Alex Stegmaier was not a Muslim and would have been horrified at the thought. His alliance with the Brothers was pragmatic, not religious, but since the enemy of my enemy is my friend, it was not hard for them to make common cause, at least temporarily, until such time as the apocalypse was well and truly summoned, after which it was up to beings far greater than himself to sort out the final conflict. His job was to bring it on.
At first, the cars had been his primary targets. It was so satisfying to pull the trigger, hear the glass shatter, and watch the effects as the car veered, accelerated, or simply stopped, depending on whether his bullet had found a home in flesh or metal. It was not that he was a crack shot exactly, but his periods of training in Oregon, in the mosques of Dearborn, and in the encampments in upstate New York had given him a self-confidence that he had always lacked back home in Marin County, California. There, he had always been a misfit, a nerd, a weakling who had never been much good either at science or math, not to mention hopeless at sports. He stuttered, which left him off the debate team, and after he’d been routinely beaten by a parade of underclassmen at chess, he’d stopped competing at pretty much everything.

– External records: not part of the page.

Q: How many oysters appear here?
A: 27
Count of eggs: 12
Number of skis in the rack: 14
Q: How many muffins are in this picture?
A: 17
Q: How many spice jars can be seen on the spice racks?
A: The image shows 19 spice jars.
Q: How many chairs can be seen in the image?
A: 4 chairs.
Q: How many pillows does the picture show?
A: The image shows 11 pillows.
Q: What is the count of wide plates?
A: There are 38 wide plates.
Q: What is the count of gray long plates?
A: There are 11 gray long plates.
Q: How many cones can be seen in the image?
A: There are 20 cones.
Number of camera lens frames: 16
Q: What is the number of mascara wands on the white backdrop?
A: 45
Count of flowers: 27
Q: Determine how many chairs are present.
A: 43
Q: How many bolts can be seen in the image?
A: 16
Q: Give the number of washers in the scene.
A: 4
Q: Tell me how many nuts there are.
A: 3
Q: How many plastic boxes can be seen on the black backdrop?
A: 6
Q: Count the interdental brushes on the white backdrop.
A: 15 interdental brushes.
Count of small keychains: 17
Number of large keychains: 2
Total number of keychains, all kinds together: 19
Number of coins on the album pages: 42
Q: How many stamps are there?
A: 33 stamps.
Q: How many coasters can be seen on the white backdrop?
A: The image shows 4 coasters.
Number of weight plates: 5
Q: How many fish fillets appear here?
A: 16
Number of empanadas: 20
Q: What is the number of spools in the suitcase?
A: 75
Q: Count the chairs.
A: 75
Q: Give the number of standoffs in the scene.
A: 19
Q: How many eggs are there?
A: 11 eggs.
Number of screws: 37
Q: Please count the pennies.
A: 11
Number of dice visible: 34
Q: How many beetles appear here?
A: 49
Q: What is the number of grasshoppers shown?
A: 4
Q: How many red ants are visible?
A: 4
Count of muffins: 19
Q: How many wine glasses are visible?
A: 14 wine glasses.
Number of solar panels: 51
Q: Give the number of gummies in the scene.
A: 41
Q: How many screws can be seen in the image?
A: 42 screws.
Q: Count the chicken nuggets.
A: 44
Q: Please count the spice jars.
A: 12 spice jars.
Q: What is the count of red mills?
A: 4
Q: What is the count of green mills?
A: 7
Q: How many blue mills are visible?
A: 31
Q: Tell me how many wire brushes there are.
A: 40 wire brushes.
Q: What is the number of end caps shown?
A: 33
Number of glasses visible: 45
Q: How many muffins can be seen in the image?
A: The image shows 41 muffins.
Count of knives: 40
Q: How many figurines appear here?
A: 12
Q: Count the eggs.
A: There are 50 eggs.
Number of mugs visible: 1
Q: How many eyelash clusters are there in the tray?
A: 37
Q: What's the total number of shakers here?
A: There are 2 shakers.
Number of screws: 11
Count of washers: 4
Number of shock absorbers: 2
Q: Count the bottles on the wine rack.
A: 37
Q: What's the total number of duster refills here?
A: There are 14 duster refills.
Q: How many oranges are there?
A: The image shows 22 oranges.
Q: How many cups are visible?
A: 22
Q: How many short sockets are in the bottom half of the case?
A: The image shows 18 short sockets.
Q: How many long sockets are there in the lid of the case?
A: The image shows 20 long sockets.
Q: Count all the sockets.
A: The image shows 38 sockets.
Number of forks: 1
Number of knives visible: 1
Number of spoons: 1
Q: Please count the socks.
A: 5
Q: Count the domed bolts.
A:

He leaned out the window. The main action lay to the east, but the west was a target-rich environment of cop cars and emergency vehicles, clustered around the Eighth Avenue intersection. He looked through his 8x-power scope and found an unmarked vehicle, overturned. A man was trying to drag another man, obviously wounded, out of the wrecked car. Alex decided that they would be good target practice and was lining up a shot when his cell phone rang.
Damn!
He lowered his sights and glanced at the caller ID: Control. He didn’t know Control’s name, but that was what they all called him, all of the brave warriors on the operation, whose names and real identities were unknown to each other and known only to him. Control was as close as he ever hoped to get to God in this life.
“Tammy.” That was his code name, for Mount Tamalpais, the sleeping Indian maiden turned into a mountain that dominated Marin County, across the Golden Gate from San Francisco. It was a girl’s name, and he resented it a little, but he was not about to let on about that now. Not in the middle of the most glorious moments of his life.
“Where are you?” The man had a slight foreign accent, although being a Californian, almost everybody sounded foreign to Alex.
“Base One,” he replied. “Neuer Sieg.” He liked to show off his knowledge of German, because he thought it made him sound more threatening; even if the grammar and the cases more often than not defeated him.
“Good. Hold in place, but get ready to fall back, to the east. A great vision of glory awaits you.”